Em 1992, com o fim da suspensão da UEFA aos clubes ingleses para participarem em torneios internacionais, a prova foi reativada entre participantes da First Division e Serie B com a final a ter lugar no imponente Wembley. Parecia que havia tempo para um renascimento emocional da competição mas uma vez mais a falta de interesse e a violência repetiram o desfecho do torneio inaugural e no ano em que Inglaterra celebrou o regresso a casa do futebol com a organização do Europeu de seleções, a prova chegou definitivamente ao seu crepúsculo.
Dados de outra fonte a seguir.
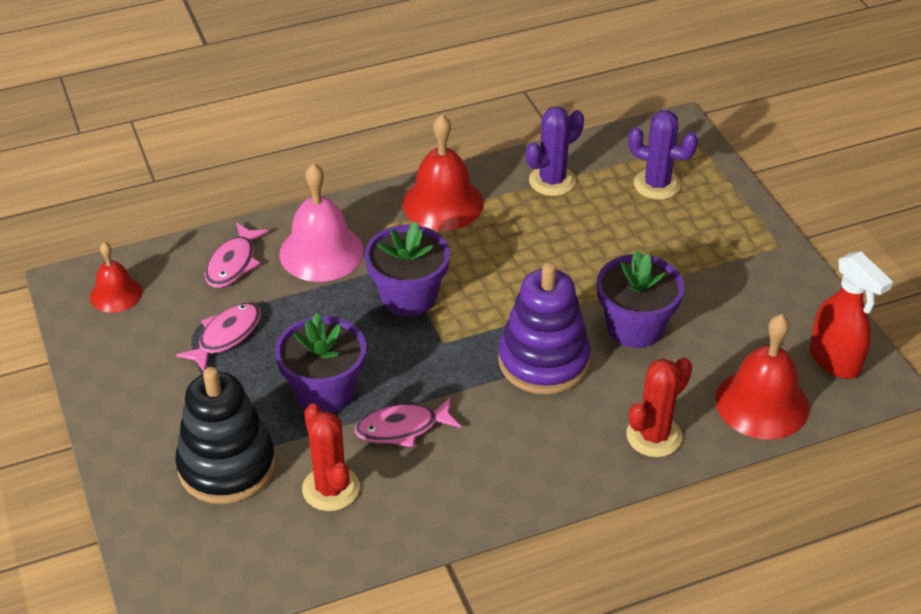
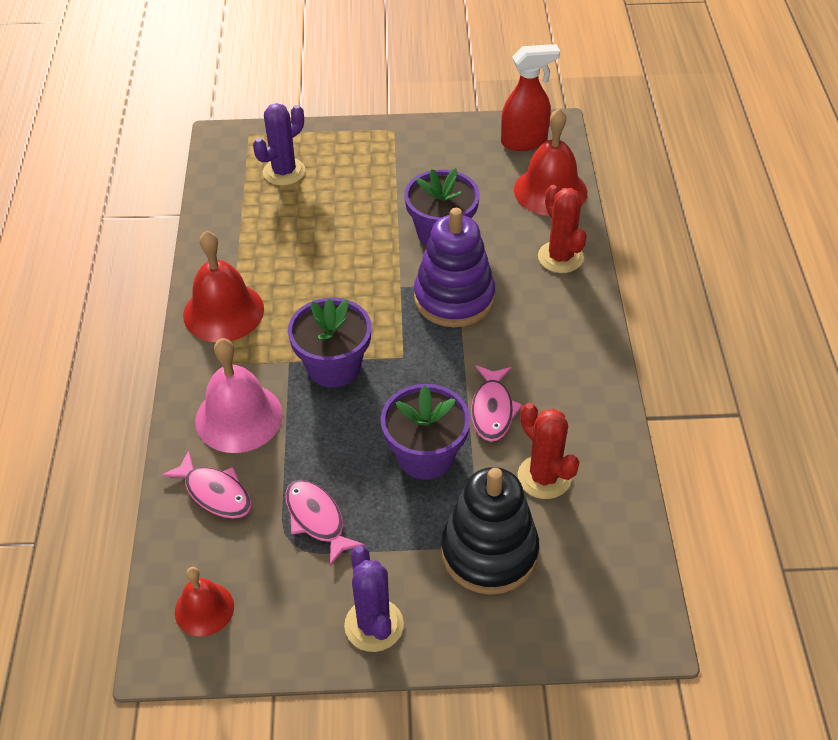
camera: 70 degrees left, 5 degrees up
red cactus [302,404,360,511] -> red cactus turned 60 degrees clockwise [518,403,579,499]
purple cactus [526,106,584,196] -> purple cactus moved to [344,545,404,652]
A Taça Anglo-Italiana foi um dos torneios mais simbólicos entre as competições internacionais de clubes fora do circulo da UEFA. Os anos sessenta e setenta foram pródigos no renascimento de competições regionais ou entre países para ocupar as datas em que só os emblemas de elite participavam nas provas europeias. Á medida que as vagas para clubes foram ampliadas e a violência nos estádios se transformou em realidade, os torneios foram morrendo pouco a pouco. Sem interesse das televisões e com os adeptos locais a evitarem peregrinar a estádios onde temiam pelas vidas, torneios como a Taça Anglo-Italiana foram condenados à extinção. Com eles acabou uma era do futebol europeu.